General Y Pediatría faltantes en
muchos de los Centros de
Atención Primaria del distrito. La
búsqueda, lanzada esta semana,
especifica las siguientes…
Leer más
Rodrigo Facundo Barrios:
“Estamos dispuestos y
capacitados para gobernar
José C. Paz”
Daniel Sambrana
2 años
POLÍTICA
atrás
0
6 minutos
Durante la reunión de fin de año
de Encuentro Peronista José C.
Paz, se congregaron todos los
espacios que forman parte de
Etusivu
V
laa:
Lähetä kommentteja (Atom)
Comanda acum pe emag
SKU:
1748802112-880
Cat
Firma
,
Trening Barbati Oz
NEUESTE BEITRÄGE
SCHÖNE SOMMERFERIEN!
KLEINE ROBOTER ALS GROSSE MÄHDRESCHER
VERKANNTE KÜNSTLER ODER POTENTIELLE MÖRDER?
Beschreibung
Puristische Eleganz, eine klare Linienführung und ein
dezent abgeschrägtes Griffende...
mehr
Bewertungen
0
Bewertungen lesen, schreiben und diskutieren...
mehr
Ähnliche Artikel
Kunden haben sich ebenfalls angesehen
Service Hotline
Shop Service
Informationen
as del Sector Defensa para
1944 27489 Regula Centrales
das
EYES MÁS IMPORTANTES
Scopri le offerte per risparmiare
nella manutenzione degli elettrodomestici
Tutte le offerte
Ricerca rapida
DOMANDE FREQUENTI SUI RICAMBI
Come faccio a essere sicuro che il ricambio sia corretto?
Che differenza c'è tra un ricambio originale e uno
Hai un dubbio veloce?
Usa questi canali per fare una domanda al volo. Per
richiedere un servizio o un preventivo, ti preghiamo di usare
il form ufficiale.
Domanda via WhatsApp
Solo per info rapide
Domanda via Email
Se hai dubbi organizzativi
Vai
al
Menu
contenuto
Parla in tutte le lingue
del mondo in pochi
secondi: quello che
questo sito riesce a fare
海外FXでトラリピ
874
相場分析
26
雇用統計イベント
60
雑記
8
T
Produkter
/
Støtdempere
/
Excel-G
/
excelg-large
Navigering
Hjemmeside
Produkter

***

● **Task goal**:
Could you reproduce all of the entries above exactly?

● **Solution to this problem**:
General Y Pediatría faltantes en
muchos de los Centros de
Atención Primaria del distrito. La
búsqueda, lanzada esta semana,
especifica las siguientes…
Leer más
Rodrigo Facundo Barrios:
“Estamos dispuestos y
capacitados para gobernar
José C. Paz”
Daniel Sambrana
2 años
POLÍTICA
atrás
0
6 minutos
Durante la reunión de fin de año
de Encuentro Peronista José C.
Paz, se congregaron todos los
espacios que forman parte de
Etusivu
V
laa:
Lähetä kommentteja (Atom)
Comanda acum pe emag
SKU:
1748802112-880
Cat
Firma
,
Trening Barbati Oz
NEUESTE BEITRÄGE
SCHÖNE SOMMERFERIEN!
KLEINE ROBOTER ALS GROSSE MÄHDRESCHER
VERKANNTE KÜNSTLER ODER POTENTIELLE MÖRDER?
Beschreibung
Puristische Eleganz, eine klare Linienführung und ein
dezent abgeschrägtes Griffende...
mehr
Bewertungen
0
Bewertungen lesen, schreiben und diskutieren...
mehr
Ähnliche Artikel
Kunden haben sich ebenfalls angesehen
Service Hotline
Shop Service
Informationen
as del Sector Defensa para
1944 27489 Regula Centrales
das
EYES MÁS IMPORTANTES
Scopri le offerte per risparmiare
nella manutenzione degli elettrodomestici
Tutte le offerte
Ricerca rapida
DOMANDE FREQUENTI SUI RICAMBI
Come faccio a essere sicuro che il ricambio sia corretto?
Che differenza c'è tra un ricambio originale e uno
Hai un dubbio veloce?
Usa questi canali per fare una domanda al volo. Per
richiedere un servizio o un preventivo, ti preghiamo di usare
il form ufficiale.
Domanda via WhatsApp
Solo per info rapide
Domanda via Email
Se hai dubbi organizzativi
Vai
al
Menu
contenuto
Parla in tutte le lingue
del mondo in pochi
secondi: quello che
questo sito riesce a fare
海外FXでトラリピ
874
相場分析
26
雇用統計イベント
60
雑記
8
T
Produkter
/
Støtdempere
/
Excel-G
/
excelg-large
Navigering
Hjemmeside
Produkter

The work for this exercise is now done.